Sajikan seluruh materi di bawah ini sebagai daftar JSON berisi string, satu string untuk setiap baris, tanpa baris kosong. Jangan masukkan gambarnya ke dalam jawaban.

> _MATERI SUMBER_:
•••

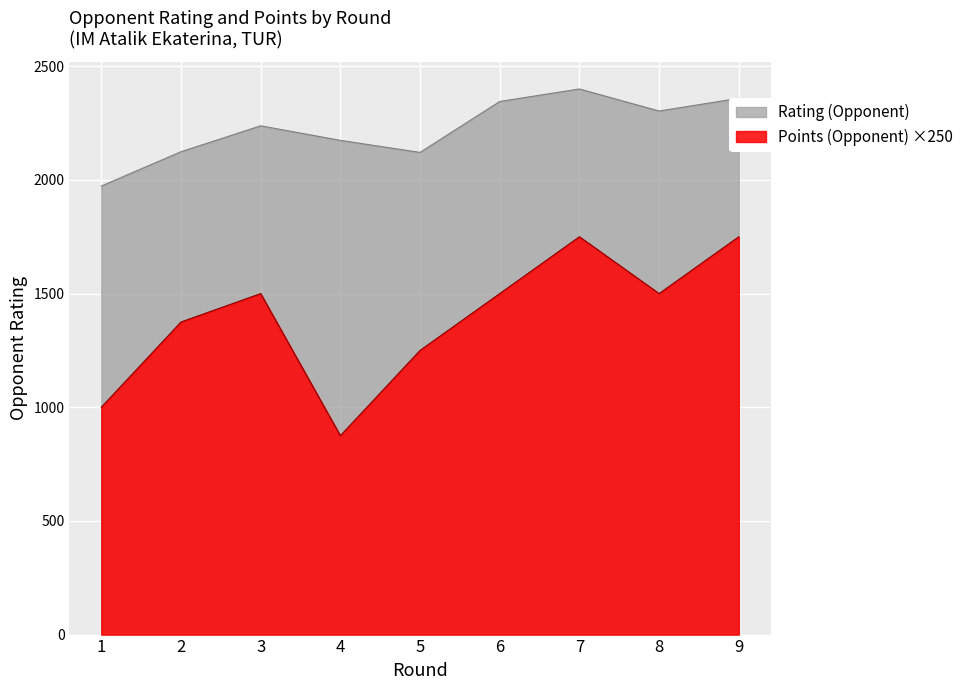

What is the approximate value of Rating (Opponent) at 8, to the nearest 10?

2300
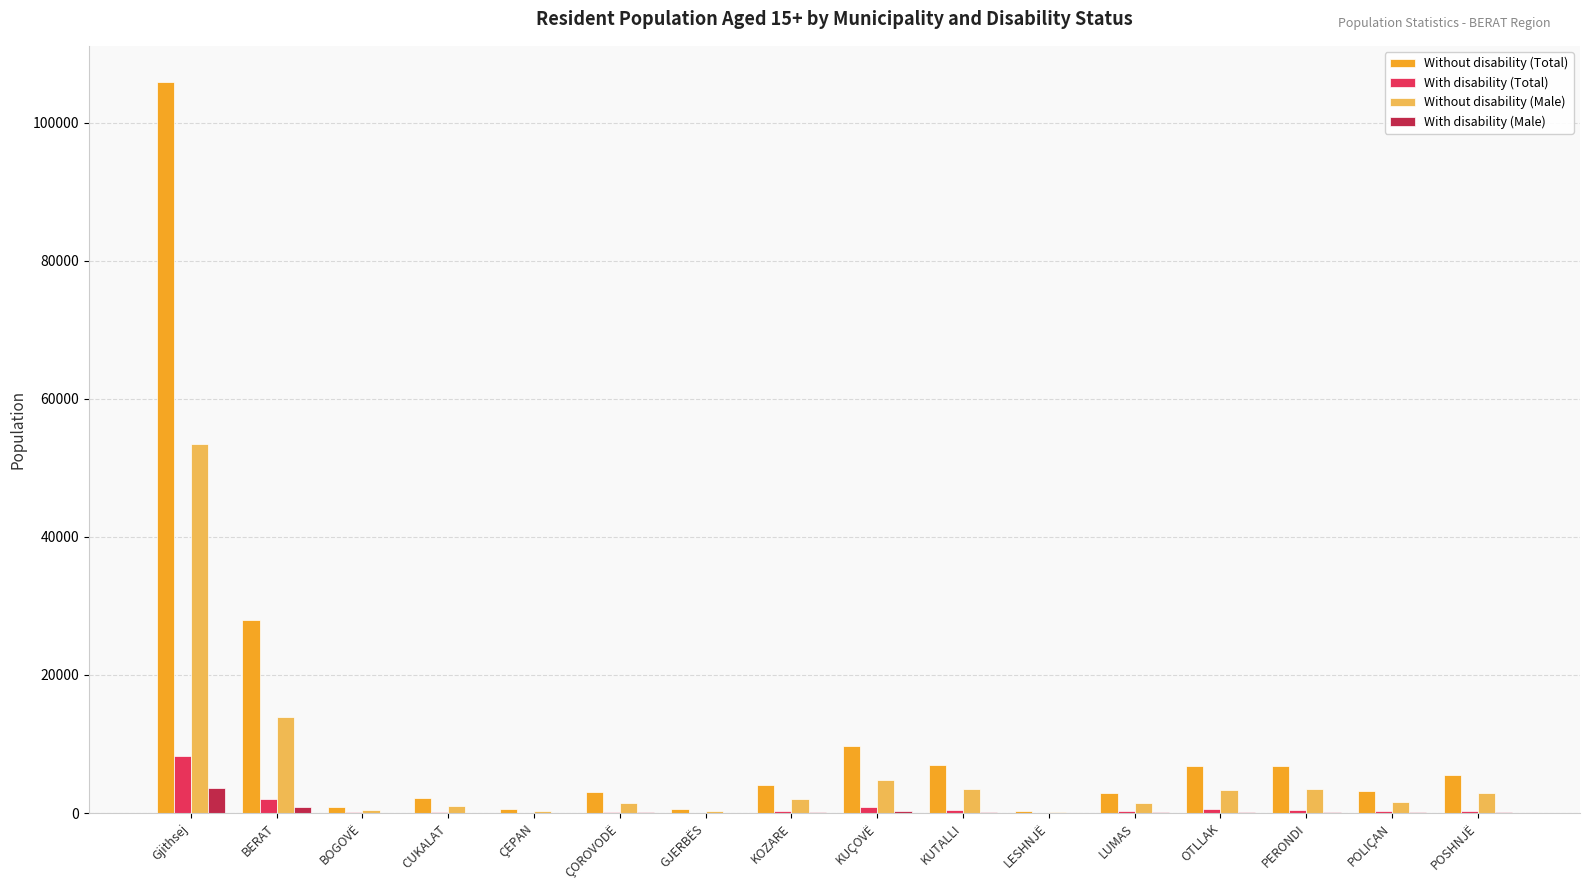

How many series are shown in this chart?

4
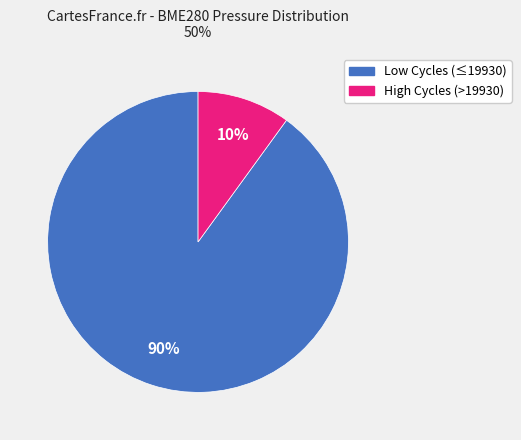

To the nearest percent, what is the average slice percentage?

50%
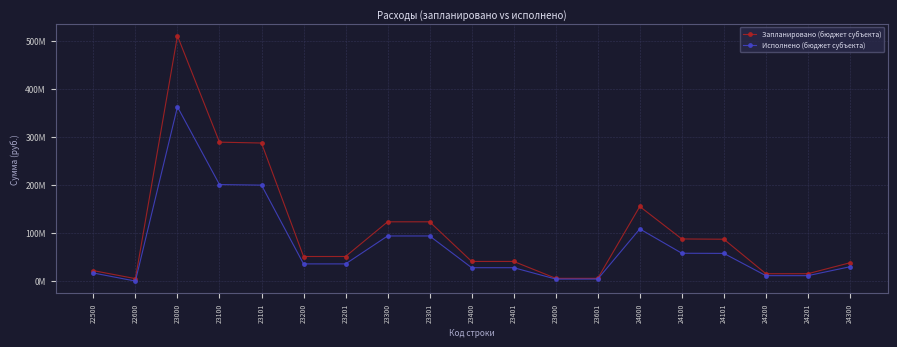

What value does the Запланировано (бюджет субъекта) series have at 23401?

40916250.0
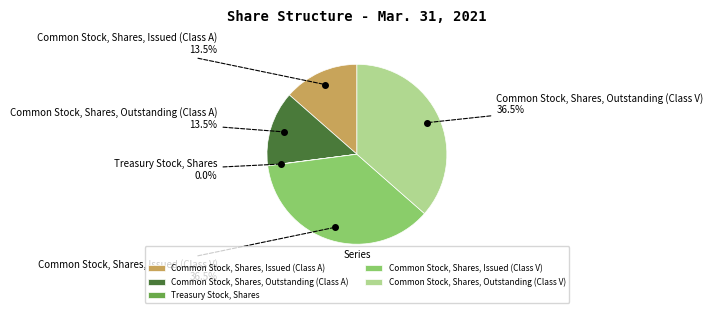

What is the ratio of the value at Common Stock, Shares, Outstanding (Class A) 13.5% to the value at Common Stock, Shares, Issued (Class A) 13.5%?

1.0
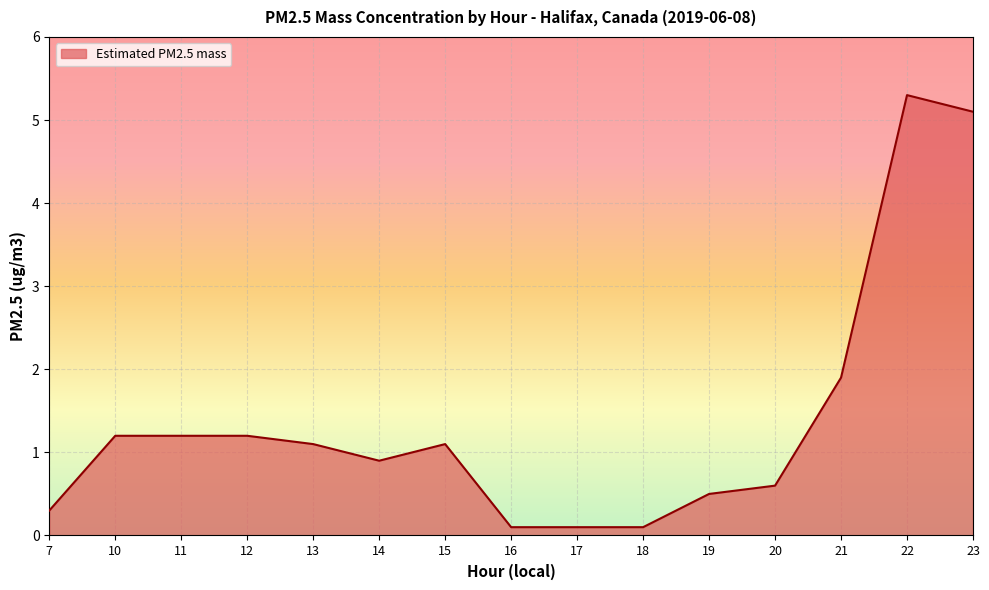

The value at 16 is 0.1. True or false?

True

•••

> _JAWABAN DI BAWAH_:
[
  "What is the approximate value of Rating (Opponent) at 8, to the nearest 10?",
  "2300",
  "How many series are shown in this chart?",
  "4",
  "To the nearest percent, what is the average slice percentage?",
  "50%",
  "What value does the Запланировано (бюджет субъекта) series have at 23401?",
  "40916250.0",
  "What is the ratio of the value at Common Stock, Shares, Outstanding (Class A) 13.5% to the value at Common Stock, Shares, Issued (Class A) 13.5%?",
  "1.0",
  "The value at 16 is 0.1. True or false?",
  "True"
]